The school was also affected by an insane gun fanatic in 1996 who shot and killed children in a Scottish classroom for fun. New security measures implemented at the school and elsewhere became reminiscent of a prison/concentration camp, cctv, fencing- no welcome environment for an invitation to learn or achieve- what a visual difference to the days of Clockwise, and also those which I remember well.
The axe finally fell with the new name and its Harry Potter rip off logo replacing the throstle. Except for the bitter irony, I have absolutely no time for “The phoenix collegiate.” It wasn’t my school.
But in all this whirlwind of darkness, bitterness and isolation of what was lost, I am not egocentric enough to dismiss the fact that all of this change is an inevitable step of life. I am sure that those who attended the West Bromwich Grammar school , with its long and proud traditions were equally horrified when a new dawn was created in 1964 with the opening of a new site. Just a short time later, the name would also fade to be replaced by “Menzies.”
This cycle of serving ones turn upon another can only be balanced by recording what positives took place in that time and place and recalling the good memories which defined ones part within it. There are things which I said and did that I shouldn’t and that I didn’t do and say and should have.
And it is with this, and this website that this light becomes clear, just as oxygen relights a glowing splint.

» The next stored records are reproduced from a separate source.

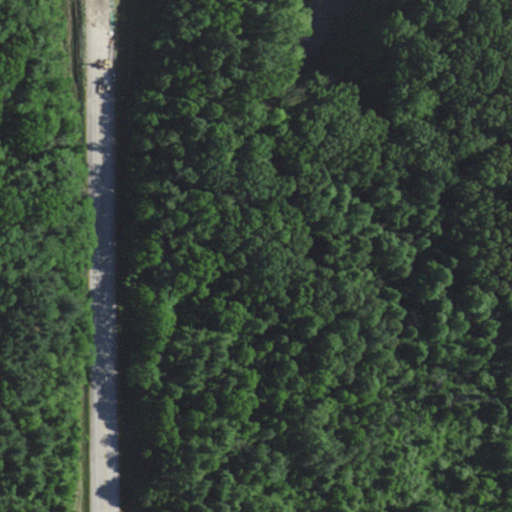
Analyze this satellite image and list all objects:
road: (101, 255)
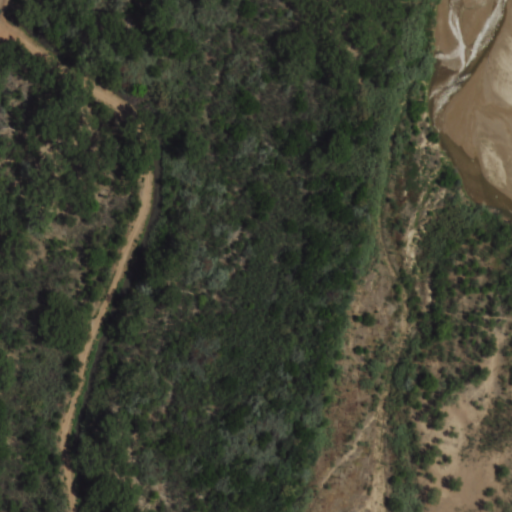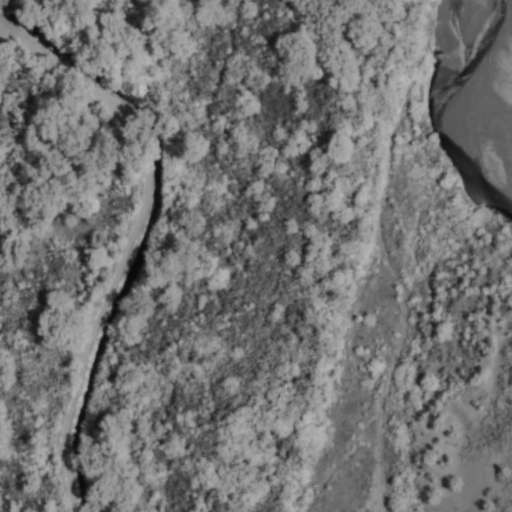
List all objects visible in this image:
river: (505, 40)
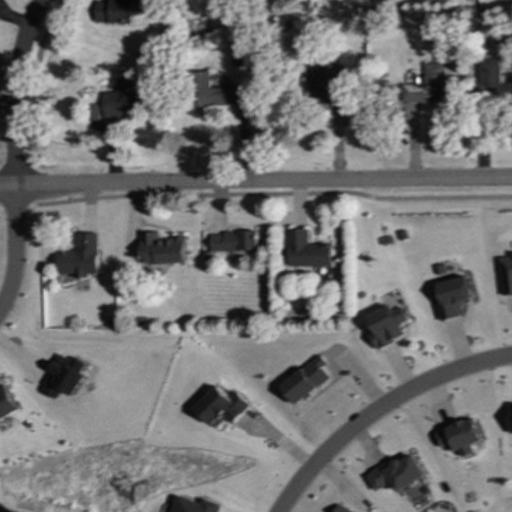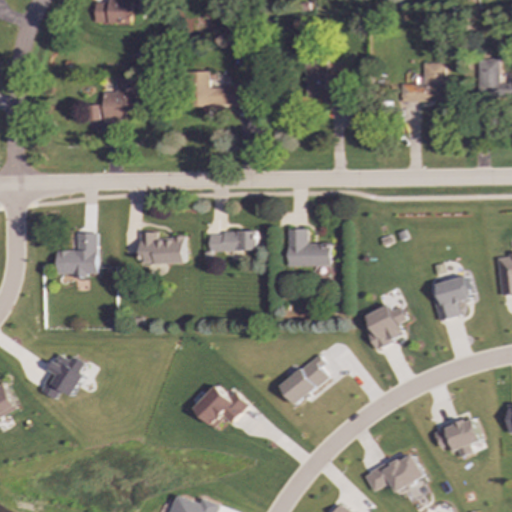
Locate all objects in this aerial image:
building: (113, 12)
building: (114, 12)
building: (492, 80)
building: (492, 81)
building: (427, 84)
building: (324, 85)
building: (428, 85)
building: (324, 86)
road: (13, 90)
building: (218, 92)
building: (218, 93)
building: (120, 100)
building: (120, 101)
road: (256, 181)
road: (269, 192)
road: (13, 205)
building: (233, 241)
building: (234, 242)
road: (14, 246)
building: (161, 249)
building: (162, 249)
building: (308, 250)
building: (308, 251)
building: (80, 257)
building: (80, 258)
building: (506, 275)
building: (506, 275)
building: (453, 298)
building: (454, 298)
building: (385, 328)
building: (385, 328)
building: (64, 377)
building: (65, 378)
building: (307, 380)
building: (308, 381)
building: (6, 402)
building: (6, 402)
building: (223, 407)
building: (223, 407)
road: (377, 408)
building: (510, 417)
building: (510, 418)
building: (460, 435)
building: (460, 435)
building: (398, 474)
building: (398, 474)
building: (195, 506)
building: (196, 506)
building: (342, 510)
building: (343, 510)
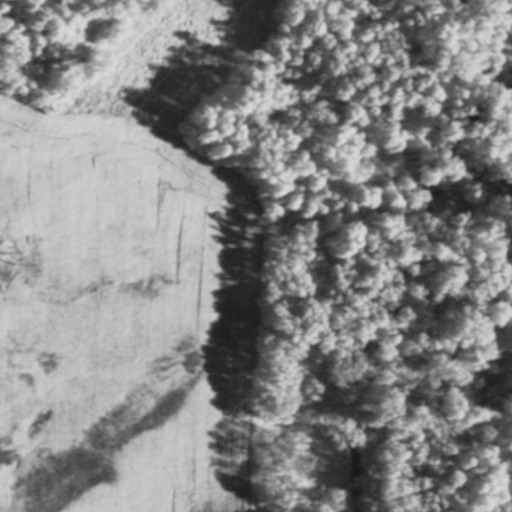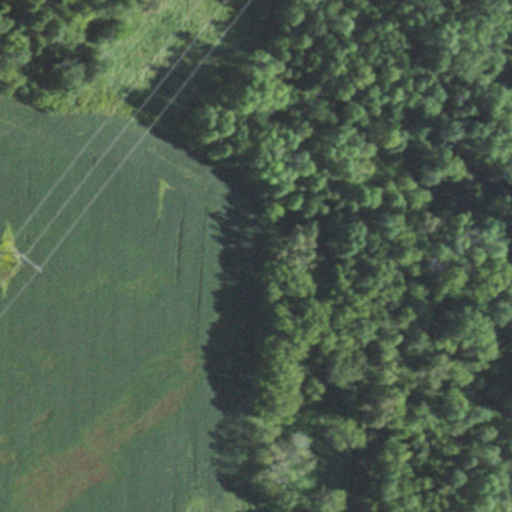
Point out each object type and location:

I have stood as a distant and powerless observer seeing the old blocks I knew fall one by one under the direction of the flailing Carrilion , and also wryly smiled that this company has in itself met its fate in the task. Poetic justice. I have seen those buildings fall to rubble, with at the time of writing only the ruins of the twin towers remaining , still standing like two fingers up defiant to the end. It has saddened me deeply to see them, asbestos ridden they may be disappear into ashes. Soon too they will also be gone, and what lies then on the unfamiliar horizon?
My thoughts however swerve away from uncertainty when I recall through pictures, words and music the glory days of the school. I was hesitant about putting these pictures into the public domain as they have been kept to myself for so long, some of them for 25 years. But it would not be fitting for them to remain in darkened corners of a draw gathering dust, and so they will see the light of other eyes, the disappearance of the contents within them tempered by the knowledge that I am also not alone in sadness or the grief of their loss and that of the history that made them important. My own position also becomes more focussed and clearer in their projection.
A song about loss sums up these emotions perfectly by Linkin Park called “One more Light.”
Someone made a hash of the on screen lyrics in this youtube moment, but the sunset video and the lapping waves imagery combined with the song itself are quite emotionally beautiful.
“Just ’cause you can’t see it, doesn’t mean it isn’t there…”
I hope that you have enjoyed this journey with me to times past, and that you can find anything that you want to if you look back into the light, whether that be in a crackling fireplace or on a starlit night, even perhaps seeing people with different eyes in twilight and in a different light to that which you expected or thought of them in darkness.